Fintastic: the rise of mermaids and sirens
While the current trend in YA lit seems to have shifted to dystopian stories, paranormal romance is still going strong. First there were vampires, then there were werewolves, and now among the fallen angels and immortals and faeries, mermaids are really making a splash (boo, I know).
What is it about mermaids that readers of YA lit find so romantic and enthralling? I think they get at something on a psychological level: like werewolves, mermaids let characters explore different identities other than their human ones, and often force characters to choose between one life or another. But while werewolves are powerful, frightening, animal, mermaids are often associated with beauty and grace. (That’s certainly not always the case, though: mermaids can also be ferocious, or mixed in with siren mythology and portrayed as temptresses.) Either way, mermaid stories seem to tap into qualities we traditionally label as feminine and make us consider identity and belonging.

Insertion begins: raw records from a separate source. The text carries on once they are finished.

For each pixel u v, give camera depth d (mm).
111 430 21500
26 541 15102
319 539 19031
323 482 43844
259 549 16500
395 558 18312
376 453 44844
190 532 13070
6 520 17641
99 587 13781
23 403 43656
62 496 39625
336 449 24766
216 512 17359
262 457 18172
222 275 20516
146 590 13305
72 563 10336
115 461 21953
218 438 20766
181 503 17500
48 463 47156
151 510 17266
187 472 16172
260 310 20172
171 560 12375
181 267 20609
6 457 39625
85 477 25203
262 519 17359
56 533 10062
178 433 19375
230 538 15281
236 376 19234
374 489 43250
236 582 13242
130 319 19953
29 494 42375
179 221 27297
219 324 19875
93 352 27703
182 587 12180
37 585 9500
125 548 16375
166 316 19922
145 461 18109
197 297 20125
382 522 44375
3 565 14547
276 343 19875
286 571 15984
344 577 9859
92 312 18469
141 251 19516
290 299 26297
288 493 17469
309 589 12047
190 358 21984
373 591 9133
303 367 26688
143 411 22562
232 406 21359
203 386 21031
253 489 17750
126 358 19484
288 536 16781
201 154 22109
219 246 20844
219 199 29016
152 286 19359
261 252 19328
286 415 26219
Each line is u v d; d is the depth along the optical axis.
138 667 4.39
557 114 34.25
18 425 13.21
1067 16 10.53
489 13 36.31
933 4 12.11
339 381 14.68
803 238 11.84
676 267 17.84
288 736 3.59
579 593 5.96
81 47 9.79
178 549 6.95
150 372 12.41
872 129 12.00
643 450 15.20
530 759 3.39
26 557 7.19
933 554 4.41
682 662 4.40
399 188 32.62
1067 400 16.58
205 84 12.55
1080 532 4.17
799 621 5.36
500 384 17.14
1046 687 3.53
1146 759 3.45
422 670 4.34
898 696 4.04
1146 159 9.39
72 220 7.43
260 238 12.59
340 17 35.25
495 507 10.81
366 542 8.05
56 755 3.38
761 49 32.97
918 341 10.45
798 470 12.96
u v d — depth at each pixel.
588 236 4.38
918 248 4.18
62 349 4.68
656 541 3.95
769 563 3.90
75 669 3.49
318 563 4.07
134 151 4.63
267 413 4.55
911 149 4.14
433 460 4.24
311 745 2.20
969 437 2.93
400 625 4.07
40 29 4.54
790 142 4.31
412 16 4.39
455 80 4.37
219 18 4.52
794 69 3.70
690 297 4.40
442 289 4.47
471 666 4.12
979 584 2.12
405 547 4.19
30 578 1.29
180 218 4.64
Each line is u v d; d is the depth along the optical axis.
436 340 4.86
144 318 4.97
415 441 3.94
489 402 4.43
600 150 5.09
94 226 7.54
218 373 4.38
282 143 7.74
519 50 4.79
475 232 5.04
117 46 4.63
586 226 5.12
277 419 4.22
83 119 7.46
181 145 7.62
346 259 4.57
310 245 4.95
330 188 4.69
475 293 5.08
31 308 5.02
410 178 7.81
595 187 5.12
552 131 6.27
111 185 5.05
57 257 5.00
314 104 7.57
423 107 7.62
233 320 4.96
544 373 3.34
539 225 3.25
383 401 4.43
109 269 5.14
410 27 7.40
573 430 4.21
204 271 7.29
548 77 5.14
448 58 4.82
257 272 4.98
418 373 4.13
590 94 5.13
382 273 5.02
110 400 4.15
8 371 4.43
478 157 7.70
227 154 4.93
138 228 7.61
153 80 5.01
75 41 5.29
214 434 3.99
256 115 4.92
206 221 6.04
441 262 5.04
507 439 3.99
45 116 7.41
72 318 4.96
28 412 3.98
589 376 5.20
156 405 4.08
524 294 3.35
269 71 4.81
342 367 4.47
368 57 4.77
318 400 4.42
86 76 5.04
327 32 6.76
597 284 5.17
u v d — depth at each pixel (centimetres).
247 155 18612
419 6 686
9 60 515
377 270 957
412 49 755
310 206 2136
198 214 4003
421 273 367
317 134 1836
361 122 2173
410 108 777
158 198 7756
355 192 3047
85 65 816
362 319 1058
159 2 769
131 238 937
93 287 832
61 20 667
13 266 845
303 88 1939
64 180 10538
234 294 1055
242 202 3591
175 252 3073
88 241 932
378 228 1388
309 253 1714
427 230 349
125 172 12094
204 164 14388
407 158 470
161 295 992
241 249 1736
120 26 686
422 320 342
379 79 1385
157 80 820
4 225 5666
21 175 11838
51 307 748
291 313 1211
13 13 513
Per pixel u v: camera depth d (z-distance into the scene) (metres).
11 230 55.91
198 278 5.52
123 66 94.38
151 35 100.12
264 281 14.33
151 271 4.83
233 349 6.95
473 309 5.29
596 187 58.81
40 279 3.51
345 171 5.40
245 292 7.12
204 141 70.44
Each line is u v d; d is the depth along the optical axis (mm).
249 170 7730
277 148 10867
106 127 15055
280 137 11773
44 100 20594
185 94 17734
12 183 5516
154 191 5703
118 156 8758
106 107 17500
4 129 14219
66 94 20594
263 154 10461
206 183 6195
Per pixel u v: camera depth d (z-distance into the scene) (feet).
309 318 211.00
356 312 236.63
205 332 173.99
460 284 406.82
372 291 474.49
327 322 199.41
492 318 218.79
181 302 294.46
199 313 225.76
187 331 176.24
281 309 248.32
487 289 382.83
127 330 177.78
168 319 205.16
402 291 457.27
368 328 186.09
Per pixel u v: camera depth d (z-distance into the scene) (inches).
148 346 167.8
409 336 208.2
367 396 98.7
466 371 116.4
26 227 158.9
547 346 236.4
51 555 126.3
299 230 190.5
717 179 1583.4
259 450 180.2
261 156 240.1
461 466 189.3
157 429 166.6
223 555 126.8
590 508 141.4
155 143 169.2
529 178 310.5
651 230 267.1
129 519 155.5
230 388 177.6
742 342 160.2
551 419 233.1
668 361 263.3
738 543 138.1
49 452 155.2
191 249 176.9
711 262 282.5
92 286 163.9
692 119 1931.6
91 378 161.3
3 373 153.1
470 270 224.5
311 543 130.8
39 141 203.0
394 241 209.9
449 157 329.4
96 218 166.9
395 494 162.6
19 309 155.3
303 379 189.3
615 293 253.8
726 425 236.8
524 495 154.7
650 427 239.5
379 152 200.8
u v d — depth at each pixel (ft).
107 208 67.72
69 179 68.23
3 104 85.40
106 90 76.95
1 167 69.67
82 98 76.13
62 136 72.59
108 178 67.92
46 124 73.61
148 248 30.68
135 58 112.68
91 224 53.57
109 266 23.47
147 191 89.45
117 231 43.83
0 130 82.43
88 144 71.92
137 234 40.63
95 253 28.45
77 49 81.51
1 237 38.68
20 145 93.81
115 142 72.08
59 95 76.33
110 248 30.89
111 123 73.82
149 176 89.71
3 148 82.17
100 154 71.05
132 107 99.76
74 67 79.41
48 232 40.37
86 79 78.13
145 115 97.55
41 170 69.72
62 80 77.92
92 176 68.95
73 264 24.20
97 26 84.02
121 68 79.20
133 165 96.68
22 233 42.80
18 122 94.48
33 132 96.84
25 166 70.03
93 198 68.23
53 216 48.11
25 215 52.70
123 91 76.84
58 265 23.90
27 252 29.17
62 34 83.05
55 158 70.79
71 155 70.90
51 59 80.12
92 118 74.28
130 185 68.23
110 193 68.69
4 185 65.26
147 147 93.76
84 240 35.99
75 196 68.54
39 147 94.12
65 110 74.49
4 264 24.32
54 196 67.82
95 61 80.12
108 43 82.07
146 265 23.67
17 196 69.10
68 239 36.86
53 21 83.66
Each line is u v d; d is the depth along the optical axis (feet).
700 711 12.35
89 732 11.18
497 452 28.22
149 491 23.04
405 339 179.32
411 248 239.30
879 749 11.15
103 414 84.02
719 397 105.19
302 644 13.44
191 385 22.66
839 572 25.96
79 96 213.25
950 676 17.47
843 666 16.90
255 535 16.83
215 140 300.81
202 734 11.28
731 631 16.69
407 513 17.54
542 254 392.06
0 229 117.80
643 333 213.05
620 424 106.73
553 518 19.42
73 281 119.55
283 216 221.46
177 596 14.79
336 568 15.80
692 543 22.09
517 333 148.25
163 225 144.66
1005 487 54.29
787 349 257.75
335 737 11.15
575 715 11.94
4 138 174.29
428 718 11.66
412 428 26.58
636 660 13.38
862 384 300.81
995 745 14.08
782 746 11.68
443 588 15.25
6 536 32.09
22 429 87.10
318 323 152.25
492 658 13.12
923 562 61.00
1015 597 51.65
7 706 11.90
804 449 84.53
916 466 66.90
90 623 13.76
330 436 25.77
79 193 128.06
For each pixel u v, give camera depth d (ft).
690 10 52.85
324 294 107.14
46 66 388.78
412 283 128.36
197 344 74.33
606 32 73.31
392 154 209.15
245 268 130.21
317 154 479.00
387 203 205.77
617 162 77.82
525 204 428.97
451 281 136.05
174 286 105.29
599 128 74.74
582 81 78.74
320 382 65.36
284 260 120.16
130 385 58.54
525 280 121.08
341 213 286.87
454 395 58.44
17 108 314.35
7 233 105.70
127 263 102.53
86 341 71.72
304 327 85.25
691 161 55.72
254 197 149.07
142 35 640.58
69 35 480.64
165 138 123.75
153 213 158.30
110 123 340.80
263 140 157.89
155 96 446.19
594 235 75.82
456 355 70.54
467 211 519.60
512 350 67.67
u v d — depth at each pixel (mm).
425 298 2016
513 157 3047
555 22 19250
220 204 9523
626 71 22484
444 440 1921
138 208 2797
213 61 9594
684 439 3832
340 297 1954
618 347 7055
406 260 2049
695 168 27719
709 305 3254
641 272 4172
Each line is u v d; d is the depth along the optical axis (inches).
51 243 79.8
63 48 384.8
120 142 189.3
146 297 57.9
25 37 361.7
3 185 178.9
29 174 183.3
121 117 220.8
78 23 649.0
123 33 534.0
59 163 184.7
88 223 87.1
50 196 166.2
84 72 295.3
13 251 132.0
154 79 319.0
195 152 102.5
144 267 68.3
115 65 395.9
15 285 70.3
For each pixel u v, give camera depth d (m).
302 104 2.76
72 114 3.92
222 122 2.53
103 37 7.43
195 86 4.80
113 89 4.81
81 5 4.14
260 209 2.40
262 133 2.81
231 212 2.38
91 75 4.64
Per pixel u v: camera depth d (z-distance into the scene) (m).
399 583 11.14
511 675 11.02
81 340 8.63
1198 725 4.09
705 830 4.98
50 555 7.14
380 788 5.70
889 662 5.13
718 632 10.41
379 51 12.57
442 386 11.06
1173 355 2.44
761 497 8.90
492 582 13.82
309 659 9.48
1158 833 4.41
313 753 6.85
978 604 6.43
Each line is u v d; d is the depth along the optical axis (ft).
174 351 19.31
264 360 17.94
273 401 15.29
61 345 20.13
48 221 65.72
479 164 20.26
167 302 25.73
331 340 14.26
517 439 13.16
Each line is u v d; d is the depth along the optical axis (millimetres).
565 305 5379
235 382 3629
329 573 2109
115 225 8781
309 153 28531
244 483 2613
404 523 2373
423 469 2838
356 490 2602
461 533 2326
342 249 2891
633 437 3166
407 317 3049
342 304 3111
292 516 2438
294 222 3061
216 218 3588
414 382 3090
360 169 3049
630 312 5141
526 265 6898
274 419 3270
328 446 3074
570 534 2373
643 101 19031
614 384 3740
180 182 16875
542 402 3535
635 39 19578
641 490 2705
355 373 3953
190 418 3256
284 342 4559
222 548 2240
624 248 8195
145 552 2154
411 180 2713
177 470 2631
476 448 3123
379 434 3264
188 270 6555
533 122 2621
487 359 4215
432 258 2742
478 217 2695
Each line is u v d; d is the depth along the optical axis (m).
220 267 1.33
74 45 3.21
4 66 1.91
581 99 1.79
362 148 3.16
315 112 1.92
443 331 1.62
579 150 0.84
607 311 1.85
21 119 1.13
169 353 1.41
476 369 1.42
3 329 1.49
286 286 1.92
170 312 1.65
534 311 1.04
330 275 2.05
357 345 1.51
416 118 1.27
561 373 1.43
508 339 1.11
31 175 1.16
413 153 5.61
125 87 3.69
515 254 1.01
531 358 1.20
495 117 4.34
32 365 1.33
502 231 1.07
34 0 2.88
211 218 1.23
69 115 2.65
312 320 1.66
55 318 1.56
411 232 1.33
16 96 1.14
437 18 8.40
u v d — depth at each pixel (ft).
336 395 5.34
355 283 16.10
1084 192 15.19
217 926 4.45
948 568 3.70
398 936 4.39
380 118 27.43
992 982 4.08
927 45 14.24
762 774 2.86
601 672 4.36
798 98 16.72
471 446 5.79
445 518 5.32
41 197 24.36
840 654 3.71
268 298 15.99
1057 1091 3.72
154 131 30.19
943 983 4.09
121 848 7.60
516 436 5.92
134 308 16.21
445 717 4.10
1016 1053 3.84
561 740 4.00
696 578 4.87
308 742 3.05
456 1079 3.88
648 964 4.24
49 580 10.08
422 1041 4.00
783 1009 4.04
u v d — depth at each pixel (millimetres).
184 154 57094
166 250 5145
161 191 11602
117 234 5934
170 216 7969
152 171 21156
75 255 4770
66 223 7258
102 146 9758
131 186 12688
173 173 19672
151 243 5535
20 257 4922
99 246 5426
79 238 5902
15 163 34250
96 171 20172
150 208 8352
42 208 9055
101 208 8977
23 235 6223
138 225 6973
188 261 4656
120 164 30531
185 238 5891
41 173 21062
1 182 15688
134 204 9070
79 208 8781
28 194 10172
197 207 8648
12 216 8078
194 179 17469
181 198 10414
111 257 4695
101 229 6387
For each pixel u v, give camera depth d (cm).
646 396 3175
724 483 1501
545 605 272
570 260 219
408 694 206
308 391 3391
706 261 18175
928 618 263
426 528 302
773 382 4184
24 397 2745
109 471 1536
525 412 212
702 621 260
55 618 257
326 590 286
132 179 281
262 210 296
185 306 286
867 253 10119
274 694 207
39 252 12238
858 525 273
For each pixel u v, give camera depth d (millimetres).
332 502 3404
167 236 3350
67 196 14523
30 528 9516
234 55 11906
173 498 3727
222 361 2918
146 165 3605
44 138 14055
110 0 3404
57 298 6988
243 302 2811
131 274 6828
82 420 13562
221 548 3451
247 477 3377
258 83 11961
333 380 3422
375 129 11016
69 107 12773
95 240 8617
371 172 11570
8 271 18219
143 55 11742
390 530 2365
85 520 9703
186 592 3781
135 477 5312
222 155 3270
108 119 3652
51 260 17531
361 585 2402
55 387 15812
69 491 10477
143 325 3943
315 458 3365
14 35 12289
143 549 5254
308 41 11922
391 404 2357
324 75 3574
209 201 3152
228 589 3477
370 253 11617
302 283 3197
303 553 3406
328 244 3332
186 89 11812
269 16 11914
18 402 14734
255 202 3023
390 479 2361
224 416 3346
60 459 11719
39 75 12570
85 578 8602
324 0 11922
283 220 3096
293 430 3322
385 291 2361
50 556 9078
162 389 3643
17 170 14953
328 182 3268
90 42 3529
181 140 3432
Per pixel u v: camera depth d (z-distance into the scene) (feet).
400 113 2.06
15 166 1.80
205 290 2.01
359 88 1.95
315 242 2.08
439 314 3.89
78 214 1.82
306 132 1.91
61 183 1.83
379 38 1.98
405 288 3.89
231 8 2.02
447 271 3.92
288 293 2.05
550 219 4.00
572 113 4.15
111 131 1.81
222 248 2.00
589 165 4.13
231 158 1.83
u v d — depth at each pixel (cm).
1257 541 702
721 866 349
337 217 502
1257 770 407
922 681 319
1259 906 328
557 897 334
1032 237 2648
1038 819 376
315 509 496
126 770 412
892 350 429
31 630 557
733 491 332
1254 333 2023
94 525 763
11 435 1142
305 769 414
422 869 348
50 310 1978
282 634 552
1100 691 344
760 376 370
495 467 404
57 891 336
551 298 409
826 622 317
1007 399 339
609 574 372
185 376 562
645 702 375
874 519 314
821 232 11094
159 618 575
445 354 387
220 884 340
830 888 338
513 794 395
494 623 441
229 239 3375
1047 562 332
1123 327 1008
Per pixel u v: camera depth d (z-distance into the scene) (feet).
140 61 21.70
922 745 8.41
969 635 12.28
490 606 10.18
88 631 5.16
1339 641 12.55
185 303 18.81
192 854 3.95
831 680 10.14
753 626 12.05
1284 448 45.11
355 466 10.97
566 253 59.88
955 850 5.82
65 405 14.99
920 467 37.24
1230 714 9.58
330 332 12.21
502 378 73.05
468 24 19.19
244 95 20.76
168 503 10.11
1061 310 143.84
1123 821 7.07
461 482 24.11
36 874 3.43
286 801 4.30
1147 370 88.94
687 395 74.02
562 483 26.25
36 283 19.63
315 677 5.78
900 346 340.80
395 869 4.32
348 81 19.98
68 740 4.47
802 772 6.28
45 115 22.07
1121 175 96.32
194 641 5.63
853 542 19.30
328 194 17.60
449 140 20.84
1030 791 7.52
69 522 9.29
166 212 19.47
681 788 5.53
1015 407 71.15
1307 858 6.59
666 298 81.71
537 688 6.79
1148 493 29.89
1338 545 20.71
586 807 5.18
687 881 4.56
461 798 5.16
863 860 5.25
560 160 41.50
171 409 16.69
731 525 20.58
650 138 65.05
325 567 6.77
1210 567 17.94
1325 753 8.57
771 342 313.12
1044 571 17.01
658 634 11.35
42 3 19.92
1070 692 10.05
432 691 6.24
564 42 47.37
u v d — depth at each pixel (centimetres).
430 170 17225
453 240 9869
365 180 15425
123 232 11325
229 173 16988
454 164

As autumn approaches, prolong your summer just a bit longer with some of these fantastic finned reads!
Sirena by Donna Jo Napoli
Originally published in 1998 (and among the 1999 Best Books for Young Adults), this would be a great book to revisit now that mermaids are in. It’s a tragic story of the love between a siren and a mortal man who can grant her immortality.
The Mermaid’s Mirror by LK Madigan
Lena has always been fascinated by the sea and wants to learn to surf. Her father forbids it, fearing for her safety, but she can’t resist the water, and her life is changed forever when she glimpses a beautiful woman with a tail. Madigan won the Morris award in 2010 for her novel Flash Burnout.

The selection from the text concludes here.